### Problem set:
1: Summarize the review of Voices from the Valley in two sentences.
2: Extend the review of Voices from the Valley, picking up after its final sentence.

The word silicon—having lost some of its shine to also-rans like Silicon Hills and Silicon Prairie—is conspicuously absent from the title of Ben Tarnoff and Moira Weigel’s new book, a collection of long interviews with anonymous tech workers. Voices from the Valley, a phrase that depends on local context for meaning, is a signal that the people interviewed are authentically from an area so mythic that it “has long seemed like the last refuge of the American dream.”
Although these interviewees didn’t all grow up near Silicon Valley—the San Francisco Bay Area’s famous corridor of global power—they now belong to it. At least that’s the implication. A startup founder who moved there from Texas to attend Stanford University explains that his parents stopped understanding him before he’d even finished college. The evidence: “My stepdad says if I ever wanted to move back home I could find work because there’s a local guy who fixes computers.” But not everyone has risen to such heights that moving home would be self-evidently ridiculous. Tarnoff and Weigel have taken care to include workers from different rungs of tech’s hierarchy, slotting a cook and a massage therapist (the only two who talk about their families’ local roots) amid five white-collar workers: the startup founder, a technical writer, an engineer, a data scientist, and a “storyteller.”
I read all the interviews in one sitting, perfectly absorbed. The collection feels, in some ways, like a contemporary spinoff of Studs Terkel’s classic oral history Working: People Talk About What They Do All Day and How They Feel About What They Do (1974). These are the kinds of stories you might imagine behind the convincing smile or barely disguised frown of everyone who’s ever inspired the thought, I wonder what it’s like to have their job.

### Available data:

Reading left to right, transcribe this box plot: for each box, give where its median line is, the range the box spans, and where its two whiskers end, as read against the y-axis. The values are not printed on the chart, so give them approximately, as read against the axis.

### Answers for the exercise:
1: Ben Tarnoff and Moira Weigel's book Voices from the Valley collects long interviews with anonymous tech workers from different rungs of Silicon Valley's hierarchy: a cook, a massage therapist, and five white-collar workers, including a startup founder and a data scientist. The reviewer read all the interviews in one sitting and finds the collection, in some ways, like a contemporary spinoff of Studs Terkel's oral history Working.

2:
With the exception of one brave ex-Google engineer, none of the interviewees name any of their employers; even so, the interviews include plenty of satisfying details. The technical writer talks about sneaking troubleshooting information into documentation when the marketing team (which likes to de-emphasize trouble) isn’t paying attention. The massage therapist remembers a client with whom she had a literal tug of war because the client refused to have her phone taken out of her hand during a massage. The data scientist discusses his ambivalence about the hype surrounding artificial intelligence, which he sees as misguided but which also makes it easier to sell the services he offers. The cook recalls that, after helping found a union that secured a wage hike, colleagues who hadn’t even gone to union meetings complained that the increase could have been larger. (The only two interviewees whose gender Tarnoff and Weigel mention are female, a curious discrepancy in a book covering a famously male-dominated industry.)